Fiscal 2005 dividends of $0.05 per outstanding share declared to stockholders of record at the close of business on July 2, 2004, October 1, 2004 and December 20, 2004, were paid on July 16, 2004 and October 15, 2004 and January 14, 2005, respectively.
Derivative Instruments. In May 2003, we entered into an interest rate swap that will terminate in November 2006. The interest rate swap is being used to convert 105.2 million, 6.125% fixed rate borrowings into 105.2 million, EURIBOR minus 1.55% variable rate borrowings. On April 6, 2004 and October 4, 2004 the Company executed interest rate swaps to convert the fixed interest rate on a total of 100 million of the Eurobonds to a EURIBOR plus 3.14% variable rate borrowing. After the execution of these swaps, approximately 22 million of the Eurobonds remained at a fixed interest rate. We entered into the interest rate swaps to minimize the impact of changes in the fair value of the Euro debt due to changes in EURIBOR, the benchmark interest rate. The swaps have been designated as fair value hedges under SFAS No. 133. Hedge ineffectiveness is measured as the difference between the respective gains or losses recognized resulting from changes in the benchmark interest rate, and were immaterial in Fiscal 2004 and for the nine months ended January 1, 2005. In addition, we have designated all of the principal of the Euro debt as a hedge of our net investment in certain foreign subsidiaries. As a result, the changes in the fair value of the Euro debt resulting from changes in the Euro rate are reported net of income taxes in accumulated other comprehensive income in the consolidated financial statements as an unrealized gain or loss on foreign currency hedges.
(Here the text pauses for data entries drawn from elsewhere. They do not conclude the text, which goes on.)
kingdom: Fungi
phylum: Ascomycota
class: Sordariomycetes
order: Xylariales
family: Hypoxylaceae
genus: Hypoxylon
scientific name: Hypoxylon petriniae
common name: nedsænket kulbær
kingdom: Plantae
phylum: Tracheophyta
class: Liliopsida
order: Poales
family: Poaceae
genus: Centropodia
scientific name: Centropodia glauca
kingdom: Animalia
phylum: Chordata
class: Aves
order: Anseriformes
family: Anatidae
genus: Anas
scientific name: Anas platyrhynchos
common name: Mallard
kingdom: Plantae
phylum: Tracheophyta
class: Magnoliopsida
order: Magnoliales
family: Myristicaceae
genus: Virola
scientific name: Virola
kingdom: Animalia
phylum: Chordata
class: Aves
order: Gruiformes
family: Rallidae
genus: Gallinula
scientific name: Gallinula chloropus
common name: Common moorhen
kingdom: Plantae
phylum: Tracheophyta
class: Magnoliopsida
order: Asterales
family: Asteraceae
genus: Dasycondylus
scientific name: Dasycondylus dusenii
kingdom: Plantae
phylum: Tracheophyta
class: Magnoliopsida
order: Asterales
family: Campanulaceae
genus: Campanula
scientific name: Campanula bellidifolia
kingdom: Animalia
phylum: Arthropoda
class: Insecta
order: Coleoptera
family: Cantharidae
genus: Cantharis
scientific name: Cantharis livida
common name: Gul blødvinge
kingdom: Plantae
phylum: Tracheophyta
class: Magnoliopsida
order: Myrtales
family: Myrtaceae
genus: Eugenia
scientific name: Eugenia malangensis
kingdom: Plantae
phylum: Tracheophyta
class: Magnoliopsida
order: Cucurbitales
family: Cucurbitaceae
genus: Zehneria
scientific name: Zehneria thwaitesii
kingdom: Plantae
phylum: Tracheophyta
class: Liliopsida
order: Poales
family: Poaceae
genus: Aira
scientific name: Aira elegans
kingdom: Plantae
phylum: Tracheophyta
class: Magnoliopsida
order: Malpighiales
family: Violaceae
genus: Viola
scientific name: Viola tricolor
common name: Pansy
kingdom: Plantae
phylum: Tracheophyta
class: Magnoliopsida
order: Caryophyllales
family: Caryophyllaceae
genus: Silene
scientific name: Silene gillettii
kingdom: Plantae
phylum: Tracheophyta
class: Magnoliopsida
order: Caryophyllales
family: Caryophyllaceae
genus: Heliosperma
We enter into forward foreign exchange contracts as hedges relating to identifiable currency positions to reduce our risk from exchange rate fluctuations on inventory and intercompany royalty payments. Gains and losses on these contracts are deferred and recognized as adjustments to either the basis of those assets or foreign exchange gains/losses, as applicable. At January 1, 2005, we had the following foreign exchange
contracts outstanding: (i) to deliver 116.3 million in exchange for $151.3 million through Fiscal 2006 and (ii) to deliver ¥8,248 million in exchange for $71.0 million through Fiscal 2008. At January 1, 2005, the fair value of these contracts resulted in unrealized losses net of tax of $4.5 million and $10.2 million for the Euro forward contracts and Japanese Yen forward contracts, respectively.